Why do Hadoop jobs need so many threads? Why do Hadoop jobs need so many threads? hadoop hadoop

Why do Hadoop jobs need so many threads?


All hadoop implementations I've seen multithread heavily. Basically, most tasks that move work from map tasks into reducers are paralellized, as are map tasks and reduce tasks themselves.

Checking "Hadoop - The Definitive Guide", the author mentions a number of processes that are multithreaded. These include

  1. Reducers have a small pool of "copier" threads to fetch map outputs in paralell.
  2. Mappers themselves can be multithreaded (MultithreadedMapper)
  3. DataNodes have threads to copy data on and off HDFS.

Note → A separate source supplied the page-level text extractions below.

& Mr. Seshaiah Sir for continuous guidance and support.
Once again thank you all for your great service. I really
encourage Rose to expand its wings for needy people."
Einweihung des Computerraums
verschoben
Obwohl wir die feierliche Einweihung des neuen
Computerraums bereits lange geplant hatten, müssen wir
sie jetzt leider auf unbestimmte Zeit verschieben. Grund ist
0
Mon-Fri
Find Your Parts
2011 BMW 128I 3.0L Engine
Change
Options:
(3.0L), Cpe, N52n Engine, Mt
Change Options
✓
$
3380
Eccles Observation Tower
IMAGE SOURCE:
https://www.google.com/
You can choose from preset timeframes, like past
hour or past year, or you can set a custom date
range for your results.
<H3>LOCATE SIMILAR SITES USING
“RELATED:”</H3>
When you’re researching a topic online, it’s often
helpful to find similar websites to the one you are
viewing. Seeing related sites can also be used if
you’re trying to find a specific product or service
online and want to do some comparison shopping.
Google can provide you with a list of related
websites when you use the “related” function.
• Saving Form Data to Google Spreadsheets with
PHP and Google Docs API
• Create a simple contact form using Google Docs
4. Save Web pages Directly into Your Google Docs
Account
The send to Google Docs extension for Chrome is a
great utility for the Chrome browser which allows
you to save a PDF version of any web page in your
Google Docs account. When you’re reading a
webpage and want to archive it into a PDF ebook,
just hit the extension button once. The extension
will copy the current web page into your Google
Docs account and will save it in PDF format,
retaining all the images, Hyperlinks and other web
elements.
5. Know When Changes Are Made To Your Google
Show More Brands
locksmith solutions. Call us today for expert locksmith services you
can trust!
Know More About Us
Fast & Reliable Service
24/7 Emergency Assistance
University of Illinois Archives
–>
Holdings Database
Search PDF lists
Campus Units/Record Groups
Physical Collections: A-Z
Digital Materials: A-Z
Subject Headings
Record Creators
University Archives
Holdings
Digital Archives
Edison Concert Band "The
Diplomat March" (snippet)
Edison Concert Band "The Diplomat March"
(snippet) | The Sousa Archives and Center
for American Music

Depending on how your cluster is configured, you can have DataNodes and TaskTrackers on the same machine, and this can start to add up to a lot of threads.

I'd guess that heavy use of concurrency has significant performance benefits, and that's why the implementors have gone that route.


As mentioned by Chrylis, the JVM have some GC threads and possibly other threads running.

When it comes to user applications, multiple threads can be very useful.

An example of this is a case where you open a file, read each line and then do some processsing. While the thread is reading from file, the CPU is usually not working much because it will spend most of it's time waiting for the slow harddisk to return data. By using multiple threads, the CPU is utilized better. If your program used threads, some threads could be doing something useful while other threads are waiting for IO operations to complete.

I haven't used Hadoop, but I assume that when splitting the work, a node may in fact be running multiple jobs for this reason. They probably also contain some threads for coordinating with other parts of the cluster.